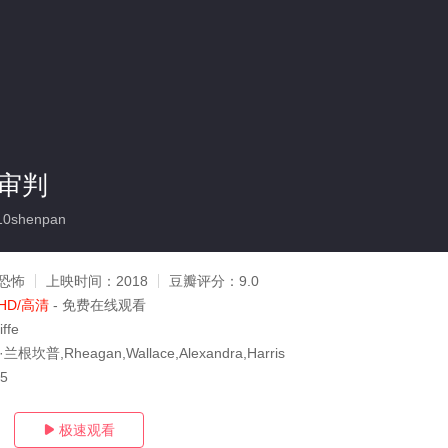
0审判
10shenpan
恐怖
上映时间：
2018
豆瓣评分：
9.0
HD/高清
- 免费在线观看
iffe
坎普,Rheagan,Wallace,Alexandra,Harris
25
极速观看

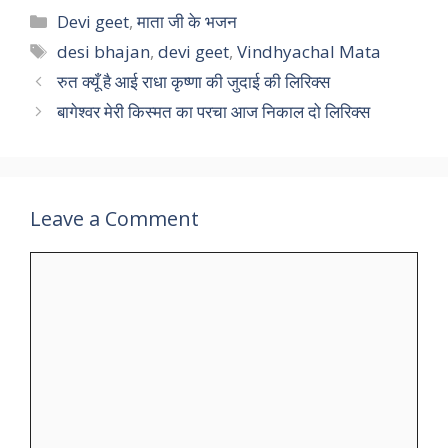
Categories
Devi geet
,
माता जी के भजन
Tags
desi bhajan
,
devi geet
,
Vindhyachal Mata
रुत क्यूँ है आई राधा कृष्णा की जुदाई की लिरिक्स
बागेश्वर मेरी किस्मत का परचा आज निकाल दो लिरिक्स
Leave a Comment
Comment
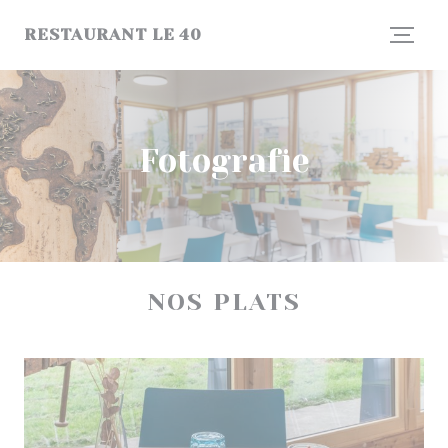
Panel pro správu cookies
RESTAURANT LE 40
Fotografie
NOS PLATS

- - - -

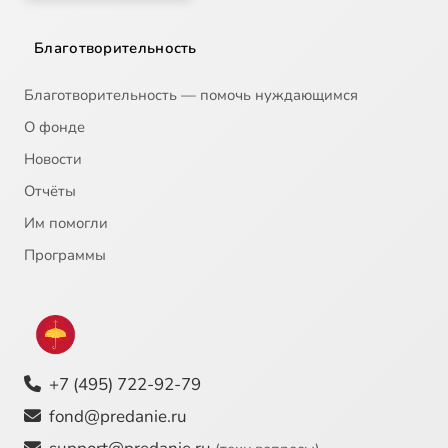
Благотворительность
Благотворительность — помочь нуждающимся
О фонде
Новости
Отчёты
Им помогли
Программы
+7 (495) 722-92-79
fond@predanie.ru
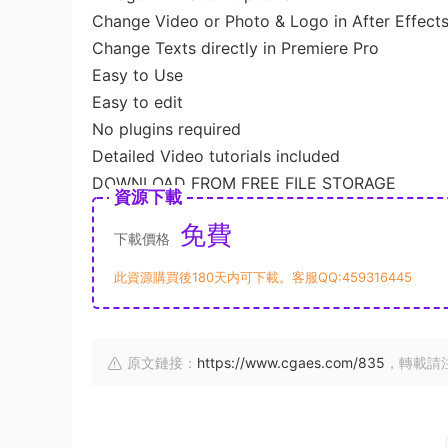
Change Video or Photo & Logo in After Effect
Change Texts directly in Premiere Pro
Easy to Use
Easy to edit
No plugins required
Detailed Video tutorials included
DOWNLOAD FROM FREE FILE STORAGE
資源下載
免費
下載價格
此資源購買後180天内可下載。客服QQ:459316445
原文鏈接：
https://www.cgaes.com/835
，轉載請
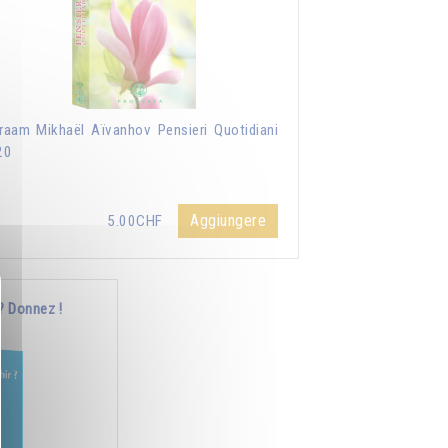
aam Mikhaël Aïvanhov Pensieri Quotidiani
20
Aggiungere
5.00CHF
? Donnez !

- - - -

■ WHAT TO WORK ON: Copy out every line of the data that includes "Video".

■ EXERCISE ANSWER:
Change Video or Photo & Logo in After Effect
Detailed Video tutorials included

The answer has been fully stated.